MANILA, Philippines - The House of Representatives has passed on second reading a bill mandating forceful new strategies to suppress the human immunodeficiency virus (HIV) epidemic.
Bill 6751 directs the multi-sectoral Philippine National AIDS Council (PNAC) to draw up a fresh six-year program with definite targets to reverse the average 62-percent annual increase in new HIV cases in the country since 2010.
HIV is being spread primarily through high-risk sexual contact, predominantly male-to-male sex, and secondarily via needle sharing among illicit drug users, according to the Department of Health (DOH).
The virus causes AIDS, or Acquired Immune Deficiency Syndrome. AIDS destroys the human body’s immune system and still does not have any known cure, although expensive anti-retroviral treatment could slow down the virus.

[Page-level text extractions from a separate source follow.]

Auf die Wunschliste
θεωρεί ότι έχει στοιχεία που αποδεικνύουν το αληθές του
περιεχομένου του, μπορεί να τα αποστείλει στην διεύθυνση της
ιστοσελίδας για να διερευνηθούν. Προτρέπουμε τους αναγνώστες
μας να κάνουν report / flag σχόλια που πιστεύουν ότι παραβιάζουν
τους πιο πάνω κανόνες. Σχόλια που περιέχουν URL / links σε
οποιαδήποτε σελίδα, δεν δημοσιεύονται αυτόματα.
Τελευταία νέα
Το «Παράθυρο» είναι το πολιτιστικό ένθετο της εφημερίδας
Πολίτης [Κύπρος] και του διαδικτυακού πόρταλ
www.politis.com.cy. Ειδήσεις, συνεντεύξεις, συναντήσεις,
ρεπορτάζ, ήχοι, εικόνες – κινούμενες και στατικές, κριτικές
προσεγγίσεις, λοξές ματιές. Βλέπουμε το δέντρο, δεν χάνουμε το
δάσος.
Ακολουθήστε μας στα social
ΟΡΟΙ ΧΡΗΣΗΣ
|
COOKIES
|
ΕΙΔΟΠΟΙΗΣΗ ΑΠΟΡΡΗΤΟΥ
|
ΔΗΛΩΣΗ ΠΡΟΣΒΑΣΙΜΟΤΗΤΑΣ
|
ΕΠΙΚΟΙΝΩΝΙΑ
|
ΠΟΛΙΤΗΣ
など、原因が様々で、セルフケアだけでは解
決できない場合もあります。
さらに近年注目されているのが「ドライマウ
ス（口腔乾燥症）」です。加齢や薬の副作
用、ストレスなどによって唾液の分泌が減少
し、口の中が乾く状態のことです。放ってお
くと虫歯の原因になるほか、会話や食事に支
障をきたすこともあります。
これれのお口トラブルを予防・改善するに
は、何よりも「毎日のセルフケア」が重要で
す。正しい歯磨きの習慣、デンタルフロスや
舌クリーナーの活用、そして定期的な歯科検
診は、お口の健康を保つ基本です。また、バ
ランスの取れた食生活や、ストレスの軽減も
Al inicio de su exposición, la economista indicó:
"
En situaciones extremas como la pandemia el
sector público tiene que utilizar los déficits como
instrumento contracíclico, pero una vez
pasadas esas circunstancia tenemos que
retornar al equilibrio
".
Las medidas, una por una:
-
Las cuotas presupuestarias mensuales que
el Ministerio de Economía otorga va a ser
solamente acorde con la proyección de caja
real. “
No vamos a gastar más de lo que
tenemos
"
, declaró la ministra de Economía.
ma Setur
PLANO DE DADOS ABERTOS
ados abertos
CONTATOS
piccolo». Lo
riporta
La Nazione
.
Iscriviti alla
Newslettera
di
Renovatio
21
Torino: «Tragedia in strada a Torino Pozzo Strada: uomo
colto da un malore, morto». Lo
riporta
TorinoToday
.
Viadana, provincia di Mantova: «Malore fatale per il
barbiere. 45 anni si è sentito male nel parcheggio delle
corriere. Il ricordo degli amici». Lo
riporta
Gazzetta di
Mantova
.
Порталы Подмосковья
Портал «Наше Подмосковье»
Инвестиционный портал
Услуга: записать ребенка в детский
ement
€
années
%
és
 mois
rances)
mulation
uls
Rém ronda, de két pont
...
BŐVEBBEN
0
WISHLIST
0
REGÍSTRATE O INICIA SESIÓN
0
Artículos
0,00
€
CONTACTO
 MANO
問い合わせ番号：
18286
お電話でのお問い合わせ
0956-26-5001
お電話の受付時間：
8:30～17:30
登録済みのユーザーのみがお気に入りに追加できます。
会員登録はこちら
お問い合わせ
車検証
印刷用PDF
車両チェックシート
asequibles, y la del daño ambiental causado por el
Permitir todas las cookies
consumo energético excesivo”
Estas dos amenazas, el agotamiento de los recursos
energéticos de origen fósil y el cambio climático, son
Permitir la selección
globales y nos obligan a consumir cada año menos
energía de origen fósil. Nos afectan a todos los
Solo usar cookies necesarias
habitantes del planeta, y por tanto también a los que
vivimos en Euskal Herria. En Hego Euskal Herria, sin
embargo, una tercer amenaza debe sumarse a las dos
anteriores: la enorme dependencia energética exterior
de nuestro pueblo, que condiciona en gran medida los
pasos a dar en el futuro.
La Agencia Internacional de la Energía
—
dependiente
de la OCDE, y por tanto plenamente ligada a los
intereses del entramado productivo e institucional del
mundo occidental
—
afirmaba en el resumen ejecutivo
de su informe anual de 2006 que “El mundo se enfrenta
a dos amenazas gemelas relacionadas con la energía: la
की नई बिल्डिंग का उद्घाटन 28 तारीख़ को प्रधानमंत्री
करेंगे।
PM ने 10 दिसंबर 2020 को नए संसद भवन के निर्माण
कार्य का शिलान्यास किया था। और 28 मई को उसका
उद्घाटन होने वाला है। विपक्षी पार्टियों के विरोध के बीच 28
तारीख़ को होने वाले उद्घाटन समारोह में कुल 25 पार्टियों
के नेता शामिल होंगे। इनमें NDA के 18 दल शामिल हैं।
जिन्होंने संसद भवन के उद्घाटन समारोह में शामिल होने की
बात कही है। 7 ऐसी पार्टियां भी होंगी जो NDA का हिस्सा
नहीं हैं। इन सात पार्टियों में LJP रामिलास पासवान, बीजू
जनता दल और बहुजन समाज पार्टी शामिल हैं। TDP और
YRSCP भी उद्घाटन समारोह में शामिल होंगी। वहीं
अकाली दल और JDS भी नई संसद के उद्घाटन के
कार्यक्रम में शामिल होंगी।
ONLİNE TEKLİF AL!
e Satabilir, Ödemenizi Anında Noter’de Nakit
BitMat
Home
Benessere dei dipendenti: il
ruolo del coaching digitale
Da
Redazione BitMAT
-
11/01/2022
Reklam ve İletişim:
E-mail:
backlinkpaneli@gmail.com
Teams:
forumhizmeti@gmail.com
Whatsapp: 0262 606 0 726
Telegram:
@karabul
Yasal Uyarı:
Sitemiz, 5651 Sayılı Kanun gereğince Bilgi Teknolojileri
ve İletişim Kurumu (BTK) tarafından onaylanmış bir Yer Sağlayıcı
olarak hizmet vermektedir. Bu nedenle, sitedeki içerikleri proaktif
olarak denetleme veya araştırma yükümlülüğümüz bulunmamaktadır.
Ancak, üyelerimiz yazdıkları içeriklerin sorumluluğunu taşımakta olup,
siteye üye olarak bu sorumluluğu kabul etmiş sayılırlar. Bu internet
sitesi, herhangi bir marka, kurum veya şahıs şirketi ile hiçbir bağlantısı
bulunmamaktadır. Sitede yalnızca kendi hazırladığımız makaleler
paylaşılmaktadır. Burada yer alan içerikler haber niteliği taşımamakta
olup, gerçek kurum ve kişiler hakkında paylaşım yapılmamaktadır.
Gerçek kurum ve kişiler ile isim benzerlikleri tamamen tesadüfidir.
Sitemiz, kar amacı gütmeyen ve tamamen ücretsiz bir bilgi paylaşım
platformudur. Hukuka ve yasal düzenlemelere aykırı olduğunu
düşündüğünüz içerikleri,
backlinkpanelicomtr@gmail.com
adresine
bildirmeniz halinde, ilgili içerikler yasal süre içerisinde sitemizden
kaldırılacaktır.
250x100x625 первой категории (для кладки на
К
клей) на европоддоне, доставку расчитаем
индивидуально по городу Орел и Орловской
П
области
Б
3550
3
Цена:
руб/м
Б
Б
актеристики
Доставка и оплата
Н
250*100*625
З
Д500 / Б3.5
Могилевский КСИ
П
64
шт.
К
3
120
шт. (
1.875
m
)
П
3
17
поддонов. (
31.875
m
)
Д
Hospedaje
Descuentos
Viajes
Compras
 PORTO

“We have very high hopes that that bill, once finally enacted with the help of the Senate, will take our fight against HIV/AIDS to the next level with highly concentrated actions,” Rep. Arnel Ty of the party-list group Liquefied Petroleum Gas Marketers Association, one of bill’s authors, said yesterday.
Sen. Miriam Santiago has a counterpart measure in the Senate.
Ty said he does not see any need for President Aquino to voluntarily take an HIV test to help dispel the stigma associated with testing, as proposed by a national alliance of gay groups.
“Offhand, our showbiz celebrities might do a much better job not only at encouraging voluntary HIV-testing by young sexually active Filipinos and other at-risk groups, but also in raising public awareness of the ailment and its prevention,” he said.